Copy out the data word for word, from the line containing "Rendered at 1500 by 844 pixels." through the line containing "text_box Previous [566, 748, 768, 816]", and nothing else.

-- Start of Dataset records --

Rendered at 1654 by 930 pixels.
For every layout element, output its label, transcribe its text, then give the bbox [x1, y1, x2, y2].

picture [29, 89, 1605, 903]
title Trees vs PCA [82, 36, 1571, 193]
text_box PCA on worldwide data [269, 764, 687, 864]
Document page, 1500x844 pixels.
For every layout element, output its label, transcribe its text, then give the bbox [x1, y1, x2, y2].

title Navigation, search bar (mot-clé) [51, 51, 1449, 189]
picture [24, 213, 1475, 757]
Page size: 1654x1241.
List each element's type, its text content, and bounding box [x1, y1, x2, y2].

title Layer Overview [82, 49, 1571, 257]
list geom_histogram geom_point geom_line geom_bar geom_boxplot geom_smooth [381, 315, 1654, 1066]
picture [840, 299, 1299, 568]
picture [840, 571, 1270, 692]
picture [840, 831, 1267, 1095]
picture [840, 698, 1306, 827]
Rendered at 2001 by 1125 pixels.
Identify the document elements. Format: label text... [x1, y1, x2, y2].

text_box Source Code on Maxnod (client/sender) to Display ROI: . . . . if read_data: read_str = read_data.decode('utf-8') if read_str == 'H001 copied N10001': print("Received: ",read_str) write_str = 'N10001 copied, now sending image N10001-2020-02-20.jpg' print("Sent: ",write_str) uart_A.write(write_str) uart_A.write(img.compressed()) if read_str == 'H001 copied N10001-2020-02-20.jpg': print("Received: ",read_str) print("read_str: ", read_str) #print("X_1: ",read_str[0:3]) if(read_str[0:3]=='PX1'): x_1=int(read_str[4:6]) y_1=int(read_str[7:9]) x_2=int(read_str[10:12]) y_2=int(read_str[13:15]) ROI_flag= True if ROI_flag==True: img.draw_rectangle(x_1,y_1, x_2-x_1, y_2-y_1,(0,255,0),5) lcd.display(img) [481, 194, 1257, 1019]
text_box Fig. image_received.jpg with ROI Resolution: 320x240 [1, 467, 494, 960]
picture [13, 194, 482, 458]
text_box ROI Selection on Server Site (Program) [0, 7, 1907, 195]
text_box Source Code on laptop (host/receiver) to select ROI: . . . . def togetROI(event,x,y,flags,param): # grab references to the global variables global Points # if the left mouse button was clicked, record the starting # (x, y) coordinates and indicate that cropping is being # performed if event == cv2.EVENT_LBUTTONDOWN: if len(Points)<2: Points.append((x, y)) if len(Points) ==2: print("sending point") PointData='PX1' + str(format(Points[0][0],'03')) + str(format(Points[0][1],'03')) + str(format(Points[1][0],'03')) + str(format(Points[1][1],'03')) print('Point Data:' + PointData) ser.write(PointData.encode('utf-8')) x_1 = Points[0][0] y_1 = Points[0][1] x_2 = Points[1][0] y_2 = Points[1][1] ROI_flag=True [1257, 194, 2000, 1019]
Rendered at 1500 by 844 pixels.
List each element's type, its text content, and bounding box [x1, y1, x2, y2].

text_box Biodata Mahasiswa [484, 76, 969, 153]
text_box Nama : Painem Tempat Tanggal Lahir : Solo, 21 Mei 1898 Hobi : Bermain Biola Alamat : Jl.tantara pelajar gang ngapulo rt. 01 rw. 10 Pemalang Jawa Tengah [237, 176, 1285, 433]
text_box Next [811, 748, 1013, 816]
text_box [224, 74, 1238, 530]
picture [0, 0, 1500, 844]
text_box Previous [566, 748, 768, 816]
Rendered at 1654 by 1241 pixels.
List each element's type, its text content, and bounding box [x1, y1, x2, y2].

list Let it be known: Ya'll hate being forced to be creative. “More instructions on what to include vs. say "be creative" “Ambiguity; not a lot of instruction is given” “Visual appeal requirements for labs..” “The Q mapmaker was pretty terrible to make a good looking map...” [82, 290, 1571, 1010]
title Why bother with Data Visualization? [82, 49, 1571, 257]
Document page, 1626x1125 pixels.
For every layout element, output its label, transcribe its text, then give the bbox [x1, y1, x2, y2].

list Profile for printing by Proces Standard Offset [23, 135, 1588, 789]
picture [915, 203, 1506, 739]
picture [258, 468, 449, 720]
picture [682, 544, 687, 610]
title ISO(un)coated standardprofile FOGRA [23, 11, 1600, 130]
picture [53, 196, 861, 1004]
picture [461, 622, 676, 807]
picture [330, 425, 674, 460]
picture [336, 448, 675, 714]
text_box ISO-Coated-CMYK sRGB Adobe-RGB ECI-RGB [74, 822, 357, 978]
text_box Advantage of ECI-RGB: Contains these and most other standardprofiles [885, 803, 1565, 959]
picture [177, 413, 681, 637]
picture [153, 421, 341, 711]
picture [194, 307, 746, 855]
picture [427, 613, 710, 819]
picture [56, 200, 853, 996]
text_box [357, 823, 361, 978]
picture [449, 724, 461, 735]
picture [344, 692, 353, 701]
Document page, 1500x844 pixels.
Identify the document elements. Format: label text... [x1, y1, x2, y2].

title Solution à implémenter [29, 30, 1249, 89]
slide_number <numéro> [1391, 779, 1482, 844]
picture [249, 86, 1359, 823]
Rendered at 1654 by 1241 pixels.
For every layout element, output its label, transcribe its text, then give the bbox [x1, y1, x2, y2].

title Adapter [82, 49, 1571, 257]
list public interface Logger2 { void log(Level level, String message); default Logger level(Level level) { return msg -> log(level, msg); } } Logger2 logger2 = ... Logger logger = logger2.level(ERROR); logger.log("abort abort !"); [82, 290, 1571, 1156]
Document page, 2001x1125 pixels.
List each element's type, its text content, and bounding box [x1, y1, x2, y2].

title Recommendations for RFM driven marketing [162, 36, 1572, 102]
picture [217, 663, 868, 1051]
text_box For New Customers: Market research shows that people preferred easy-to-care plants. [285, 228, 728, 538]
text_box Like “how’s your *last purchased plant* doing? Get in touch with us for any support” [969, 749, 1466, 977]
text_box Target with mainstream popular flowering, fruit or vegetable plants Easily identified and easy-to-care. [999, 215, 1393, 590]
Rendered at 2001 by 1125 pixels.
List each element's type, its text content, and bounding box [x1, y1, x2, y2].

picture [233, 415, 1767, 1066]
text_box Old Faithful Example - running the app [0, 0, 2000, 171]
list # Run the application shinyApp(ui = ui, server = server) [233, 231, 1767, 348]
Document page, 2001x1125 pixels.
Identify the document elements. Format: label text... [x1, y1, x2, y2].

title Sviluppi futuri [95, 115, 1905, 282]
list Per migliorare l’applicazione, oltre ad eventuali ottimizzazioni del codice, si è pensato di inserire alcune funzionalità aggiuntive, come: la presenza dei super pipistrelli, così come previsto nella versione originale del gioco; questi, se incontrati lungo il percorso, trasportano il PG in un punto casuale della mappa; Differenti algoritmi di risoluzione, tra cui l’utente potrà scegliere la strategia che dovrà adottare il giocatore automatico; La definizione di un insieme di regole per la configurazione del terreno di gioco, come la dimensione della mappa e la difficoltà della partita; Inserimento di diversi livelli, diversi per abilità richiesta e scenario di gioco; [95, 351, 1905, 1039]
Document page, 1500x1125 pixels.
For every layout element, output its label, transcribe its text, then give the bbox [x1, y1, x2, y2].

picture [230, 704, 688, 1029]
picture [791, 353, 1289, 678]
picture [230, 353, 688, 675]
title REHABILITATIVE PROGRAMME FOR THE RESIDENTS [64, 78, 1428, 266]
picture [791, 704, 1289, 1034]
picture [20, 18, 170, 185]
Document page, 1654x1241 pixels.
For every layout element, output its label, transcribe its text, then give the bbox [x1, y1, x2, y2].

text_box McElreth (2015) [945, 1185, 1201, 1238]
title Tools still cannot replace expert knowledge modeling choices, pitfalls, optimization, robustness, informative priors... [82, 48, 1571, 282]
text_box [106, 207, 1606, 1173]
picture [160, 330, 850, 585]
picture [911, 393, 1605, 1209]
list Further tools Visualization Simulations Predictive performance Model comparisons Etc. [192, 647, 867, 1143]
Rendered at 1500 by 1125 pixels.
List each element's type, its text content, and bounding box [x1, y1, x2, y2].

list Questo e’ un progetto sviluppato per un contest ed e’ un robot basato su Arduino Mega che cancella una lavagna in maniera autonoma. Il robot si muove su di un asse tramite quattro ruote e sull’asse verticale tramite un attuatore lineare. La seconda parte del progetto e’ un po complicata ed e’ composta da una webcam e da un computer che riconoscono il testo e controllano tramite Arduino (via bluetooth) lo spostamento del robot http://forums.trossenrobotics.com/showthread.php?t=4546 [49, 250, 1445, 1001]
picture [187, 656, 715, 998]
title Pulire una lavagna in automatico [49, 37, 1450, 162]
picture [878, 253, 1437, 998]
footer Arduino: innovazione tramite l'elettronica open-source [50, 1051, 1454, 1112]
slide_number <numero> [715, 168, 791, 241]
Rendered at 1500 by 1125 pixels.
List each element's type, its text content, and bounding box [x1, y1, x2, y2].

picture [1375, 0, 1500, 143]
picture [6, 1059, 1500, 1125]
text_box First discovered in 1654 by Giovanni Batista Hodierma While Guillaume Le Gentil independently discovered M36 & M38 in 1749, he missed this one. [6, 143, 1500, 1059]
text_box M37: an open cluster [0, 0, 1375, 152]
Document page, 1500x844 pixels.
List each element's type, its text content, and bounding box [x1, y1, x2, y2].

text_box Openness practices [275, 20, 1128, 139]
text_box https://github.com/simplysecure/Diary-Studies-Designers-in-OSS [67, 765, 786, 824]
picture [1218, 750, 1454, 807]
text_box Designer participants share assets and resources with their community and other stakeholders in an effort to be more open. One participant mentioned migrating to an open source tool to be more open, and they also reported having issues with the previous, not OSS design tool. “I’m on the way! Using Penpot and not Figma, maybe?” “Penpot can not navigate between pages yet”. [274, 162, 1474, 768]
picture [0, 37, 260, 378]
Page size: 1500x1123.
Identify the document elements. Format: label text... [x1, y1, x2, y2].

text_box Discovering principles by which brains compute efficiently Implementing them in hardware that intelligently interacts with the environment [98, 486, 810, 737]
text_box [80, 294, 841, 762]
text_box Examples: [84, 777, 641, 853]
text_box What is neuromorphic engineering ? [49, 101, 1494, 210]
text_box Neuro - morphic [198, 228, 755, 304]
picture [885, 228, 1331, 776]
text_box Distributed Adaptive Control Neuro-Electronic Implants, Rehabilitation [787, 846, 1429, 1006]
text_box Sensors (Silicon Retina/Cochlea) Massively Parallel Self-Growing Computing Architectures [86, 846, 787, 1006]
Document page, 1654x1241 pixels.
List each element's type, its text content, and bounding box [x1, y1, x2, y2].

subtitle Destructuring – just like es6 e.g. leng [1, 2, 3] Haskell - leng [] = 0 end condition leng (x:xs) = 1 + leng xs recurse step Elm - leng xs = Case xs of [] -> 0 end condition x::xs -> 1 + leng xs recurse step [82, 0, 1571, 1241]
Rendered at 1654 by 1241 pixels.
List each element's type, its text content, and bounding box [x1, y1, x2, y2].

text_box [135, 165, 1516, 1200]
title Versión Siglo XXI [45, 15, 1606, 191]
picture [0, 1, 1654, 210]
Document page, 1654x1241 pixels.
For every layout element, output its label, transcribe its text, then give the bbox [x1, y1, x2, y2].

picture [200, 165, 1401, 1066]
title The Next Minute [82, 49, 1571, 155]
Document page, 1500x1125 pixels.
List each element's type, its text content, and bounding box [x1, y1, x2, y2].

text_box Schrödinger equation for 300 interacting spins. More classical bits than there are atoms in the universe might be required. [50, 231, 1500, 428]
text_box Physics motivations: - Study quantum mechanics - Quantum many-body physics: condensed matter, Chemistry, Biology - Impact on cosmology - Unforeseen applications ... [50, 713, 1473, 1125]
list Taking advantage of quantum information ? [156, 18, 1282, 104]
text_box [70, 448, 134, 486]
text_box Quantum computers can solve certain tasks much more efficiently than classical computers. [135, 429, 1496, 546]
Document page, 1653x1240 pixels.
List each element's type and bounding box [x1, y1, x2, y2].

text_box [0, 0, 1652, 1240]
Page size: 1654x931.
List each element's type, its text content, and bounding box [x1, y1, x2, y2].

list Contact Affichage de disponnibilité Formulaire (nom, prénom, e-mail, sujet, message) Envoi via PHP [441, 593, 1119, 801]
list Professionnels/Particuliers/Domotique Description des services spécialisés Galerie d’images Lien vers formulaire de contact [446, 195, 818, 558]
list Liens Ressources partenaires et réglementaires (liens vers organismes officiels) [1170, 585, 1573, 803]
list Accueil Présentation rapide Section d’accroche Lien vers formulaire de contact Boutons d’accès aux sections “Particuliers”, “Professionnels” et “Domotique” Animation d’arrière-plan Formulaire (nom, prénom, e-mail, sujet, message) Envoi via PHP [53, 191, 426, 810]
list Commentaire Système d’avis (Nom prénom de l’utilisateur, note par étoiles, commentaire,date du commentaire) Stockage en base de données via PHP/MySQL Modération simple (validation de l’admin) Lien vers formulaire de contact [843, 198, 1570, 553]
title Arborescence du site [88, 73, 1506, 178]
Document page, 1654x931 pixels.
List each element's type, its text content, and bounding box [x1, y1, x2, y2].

-- End of Dataset records --

**Task result**
Rendered at 1500 by 844 pixels.
List each element's type, its text content, and bounding box [x1, y1, x2, y2].

text_box Biodata Mahasiswa [484, 76, 969, 153]
text_box Nama : Painem Tempat Tanggal Lahir : Solo, 21 Mei 1898 Hobi : Bermain Biola Alamat : Jl.tantara pelajar gang ngapulo rt. 01 rw. 10 Pemalang Jawa Tengah [237, 176, 1285, 433]
text_box Next [811, 748, 1013, 816]
text_box [224, 74, 1238, 530]
picture [0, 0, 1500, 844]
text_box Previous [566, 748, 768, 816]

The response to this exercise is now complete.